To mix ingredients well and maintain the quality of your mixer, keep these mistakes in mind.
What is the history of usage of mixers?
What a mixer is today started off as a bundle of twigs prior to the 1900s. It was only in the mid-1900s that a wire whisk was invented in France and introduced to the public for those cooking at home. After gaining popularity in Europe, inventors all over the world started looking for ways to improve this tool’s efficiency and design.
According to history, the very first mixer that was mechanized was patented by Ralph Collier who was a tinsmith from Maryland. The “Egg Beater” had rotating parts and was successfully patented in 1956. This invention beat eggs much faster than if eggs were going to be beaten by hand and also acted as the first of many mechanized tools.
In 1957, a British inventor named E.P. Griffith took Collier’s Egg Beater one step further by fixing it inside a pot. Then J.F. and E.P. Monroe patented a hand-turned rotary mixer in 1859 which was bought by the Dover Stamping Company where the “Dover Eggbeater” because an American icon.
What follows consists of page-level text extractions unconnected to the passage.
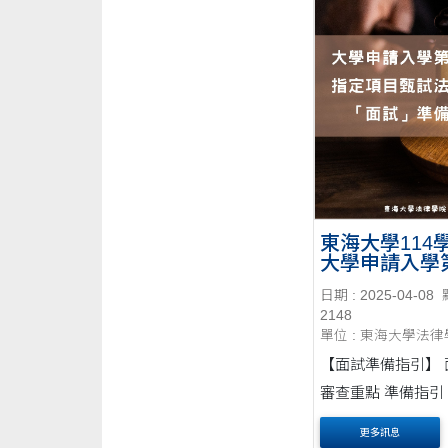
東海大學114
大學申請入學
段指定項目甄
日期 : 2025-04-08
學系「面試」
2148
引
單位 : 東海大學法
【面試準備指引】 面試項目
審查重點 準備指引 口語對談
1. 口語表達能力 2. 應對能力
更多訊息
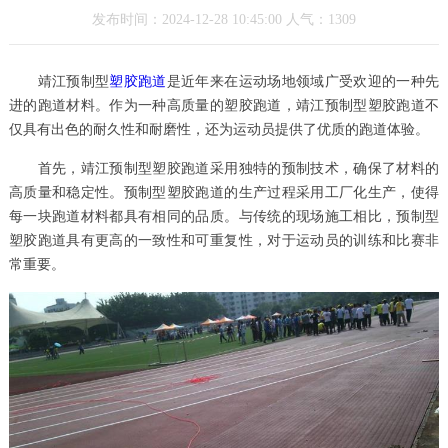
发布时间：2024-12-28 10:45:00 人气：1309
靖江预制型
塑胶跑道
是近年来在运动场地领域广受欢迎的一种先
进的跑道材料。作为一种高质量的塑胶跑道，靖江预制型塑胶跑道不
仅具有出色的耐久性和耐磨性，还为运动员提供了优质的跑道体验。
首先，靖江预制型塑胶跑道采用独特的预制技术，确保了材料的
高质量和稳定性。预制型塑胶跑道的生产过程采用工厂化生产，使得
每一块跑道材料都具有相同的品质。与传统的现场施工相比，预制型
塑胶跑道具有更高的一致性和可重复性，对于运动员的训练和比赛非
常重要。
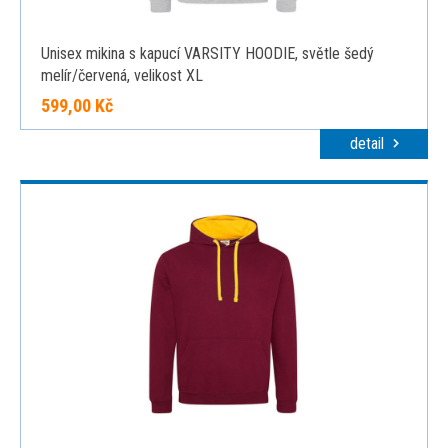
Unisex mikina s kapucí VARSITY HOODIE, světle šedý
melír/červená, velikost XL
599,00 Kč
detail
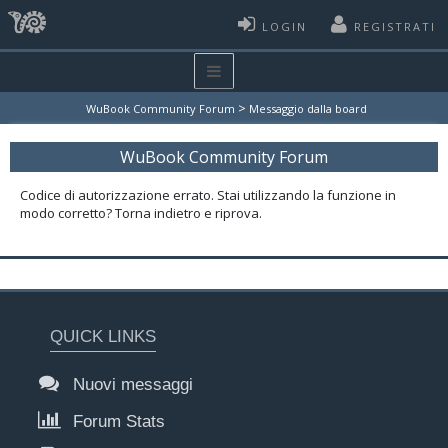
LOGIN
REGISTRATI
>
WuBook Community Forum
Messaggio dalla board
WuBook Community Forum
Codice di autorizzazione errato. Stai utilizzando la funzione in
modo corretto? Torna indietro e riprova.
QUICK LINKS
Nuovi messaggi
Forum Stats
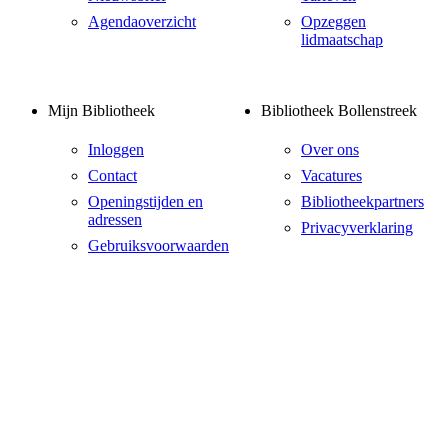
Agendaoverzicht
Opzeggen
lidmaatschap
Mijn Bibliotheek
Bibliotheek Bollenstreek
Inloggen
Over ons
Contact
Vacatures
Openingstijden en
Bibliotheekpartners
adressen
Privacyverklaring
Gebruiksvoorwaarden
The stand mixer you are familiar with today is thanks to Herbert Johnson, an American engineer. After observing how laborous mixing a large batch of dough was for a baker, Johnson was determined to create a more advanced version of the eggbeater. It was only in 1915 that the Model H mixer became the standard mixer with its bowl and the mixer moving the bowl while beaters will rotate in the opposite direction. The Model H was a staple in commercial bakeries and U.S. Navy vessels. In 1919, the KitchenAid Food Preparer was introduced for commercial use.
Do the use cases of a mixer change based on type?
Yes, you will have different use cases based on the type of mixer you have. Most households may already be familiar with a hand mixer that is easy to clean and does not take up much space. There are also stand mixers that can do everything that a hand mixer can but without as much physical strain. A stand mixer can mix larger batches of ingredients depending on the mixing bowl’s size and has different attachments that can be used to mince meat, churn ice cream, or make pasta.
Then there are industrial mixers like the spiral, dough, and planetary mixer. These mixers have a much larger capacity than a stand mixer which can range from 10 liters to 50 liters as opposed to 5 liters. These mixers rotate the mixing bowl but also rotate a hook to knead the dough. Finally, there is a planetary mixer that will raise and lower its mixing bowl while kneading dough.
Which mixer is best for dough?
In a commercial setting, a stand mixer is the best mixer for dough. A stand mixer will come with a dough hook that will incorporate the dough ingredients well and knead the dough to the perfect consistency. A dough mixer is the best type of mixer for dough on a larger scale.
Does a mixer have more use cases than a food processor?
No, when looking at the different use cases of both kitchen appliances, a food processor will win the mixer vs. food processor battle. While a stand mixer has various attachments that can be purchased to shred the meat, for example, a food processor has been designed for these functions already. The various speeds of a food processor make it easy to use this appliance for the use cases above while also being able to mince, chop, and slice.
What are the other kitchen tools with various use cases similar to a mixer?
Other kitchen tools with various use cases similar to a mixer include:
- Blender: This appliance has blades that rotate in order to emulsify, puree, and blend solid and liquid ingredients.
- All-in-One Mixer: This kitchen appliance cooks, stirs, grinds, weighs, kneads, and steams the food. It is a hybrid of a mixer, blender, mill, grinder, steamer, and weighing scale.
- Food Processor: A food processor has different blades in order to chop, mince, puree, knead, and grate ingredients in a short period of time.